Records from a collection:
━━━━━━━━━━━━━━━━━━━━━━━━━━━━━━

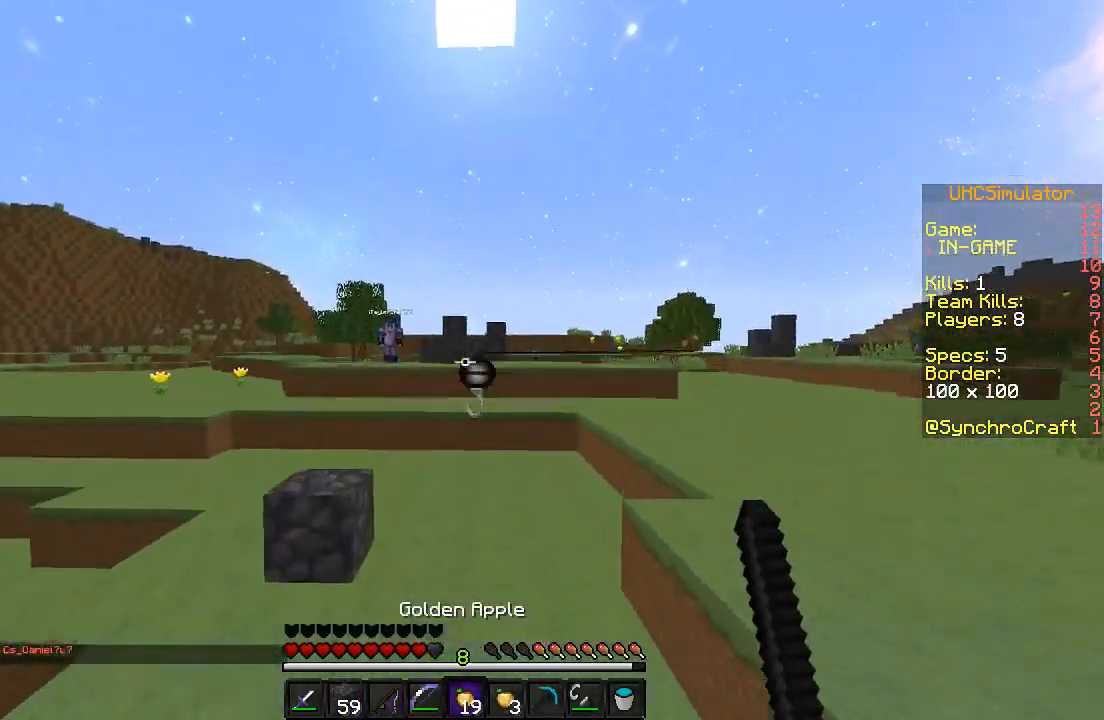
{"keys": ["d", "w"], "events": []}
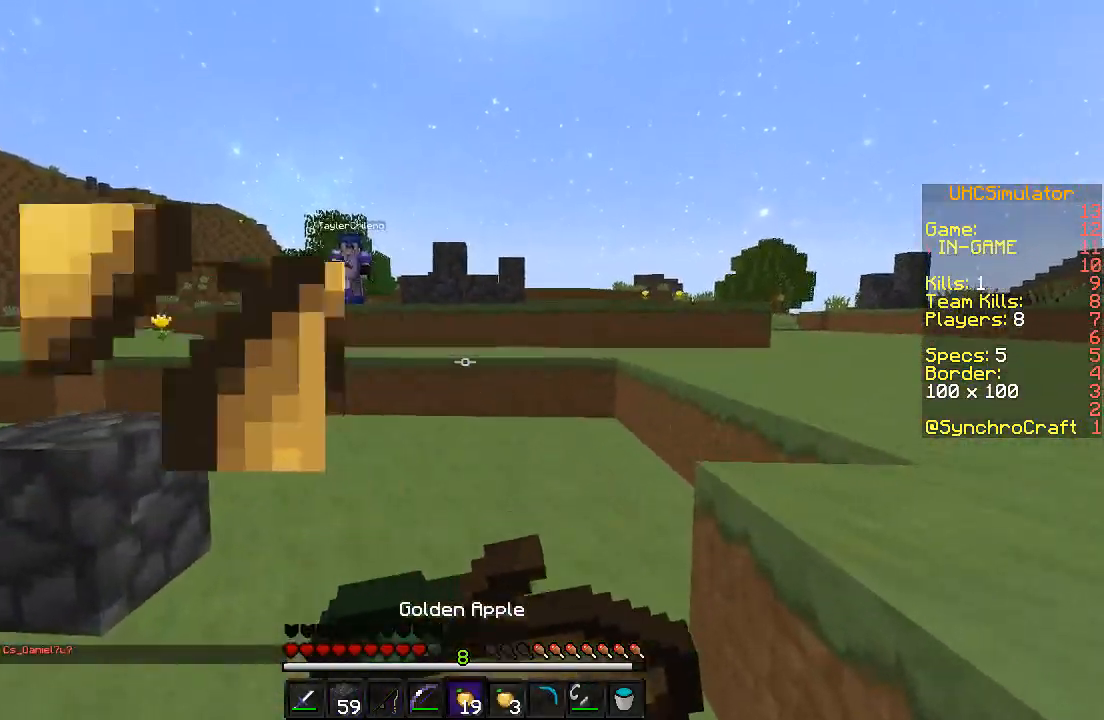
{"keys": ["d", "w"], "events": []}
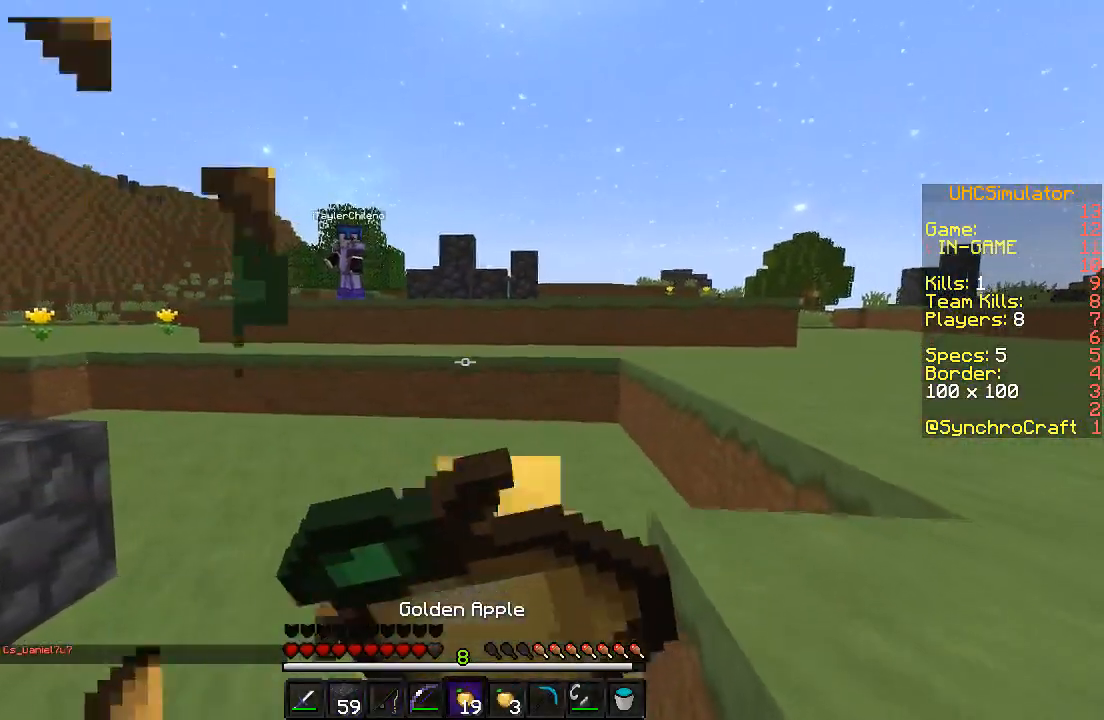
{"keys": ["w"], "events": [[50, "a", "down"], [50, "d", "up"], [400, "a", "up"]]}
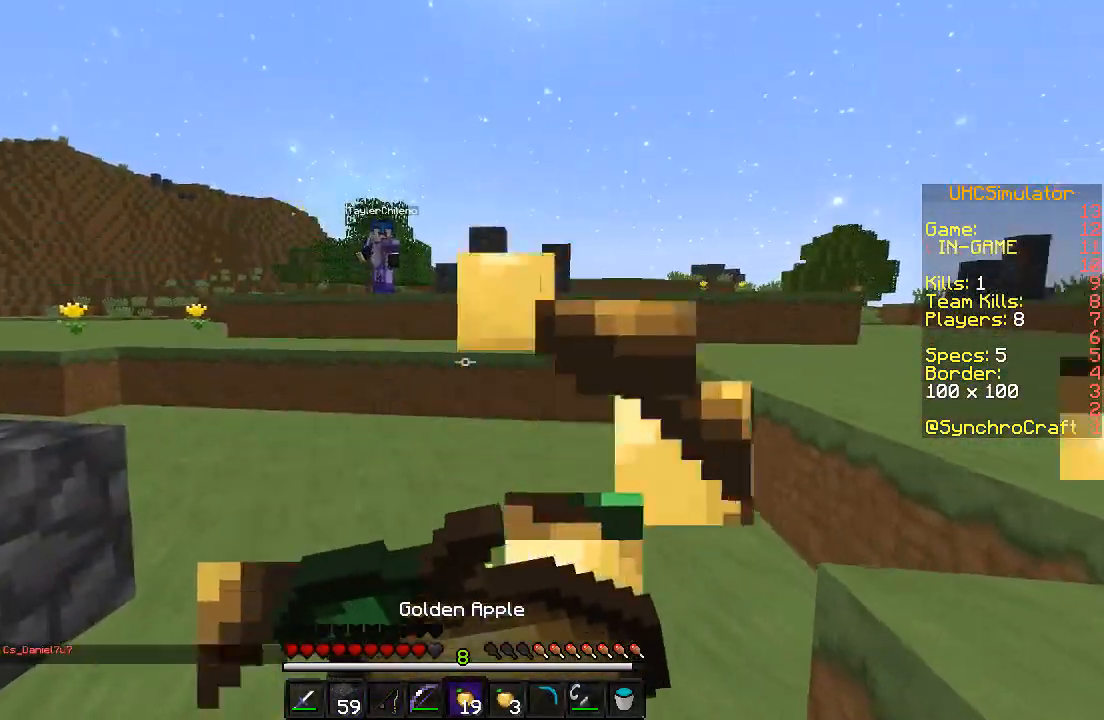
{"keys": ["w"], "events": []}
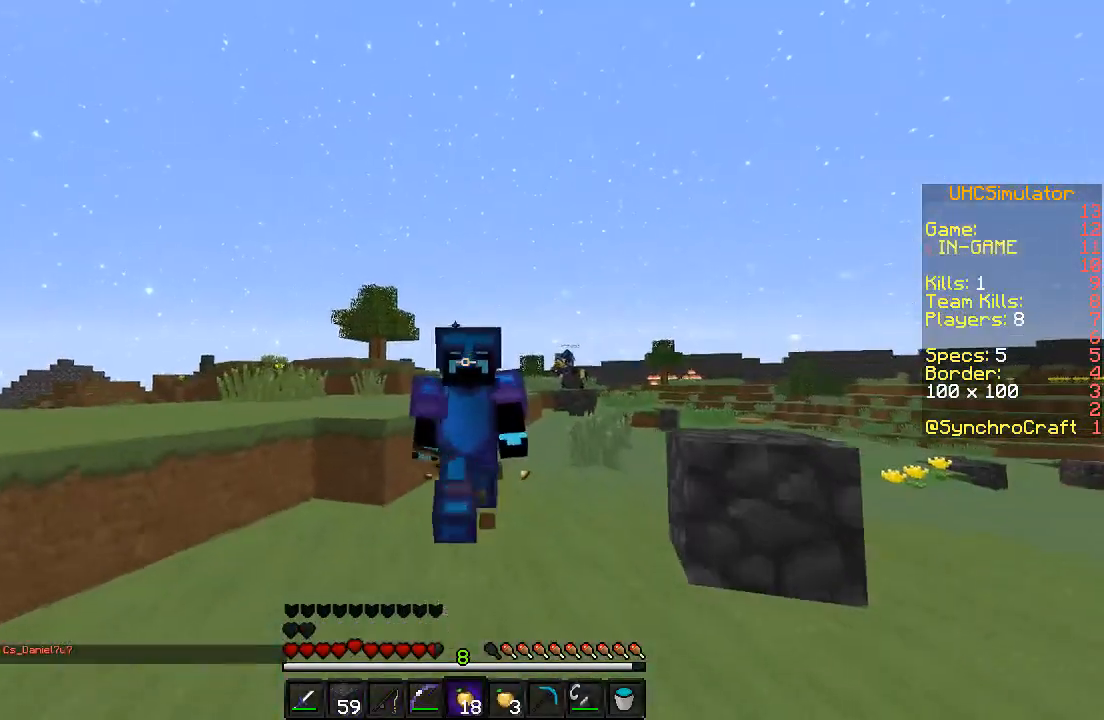
{"keys": ["w"], "events": []}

━━━━━━━━━━━━━━━━━━━━━━━━━━━━━━

-- ABOUT THIS EXERCISE --
Produce the entries above once more, exactly as given, with each picture left out.

-- EXPECTED OUTPUT --
{"keys": ["d", "w"], "events": []}
{"keys": ["d", "w"], "events": []}
{"keys": ["w"], "events": [[50, "a", "down"], [50, "d", "up"], [400, "a", "up"]]}
{"keys": ["w"], "events": []}
{"keys": ["w"], "events": []}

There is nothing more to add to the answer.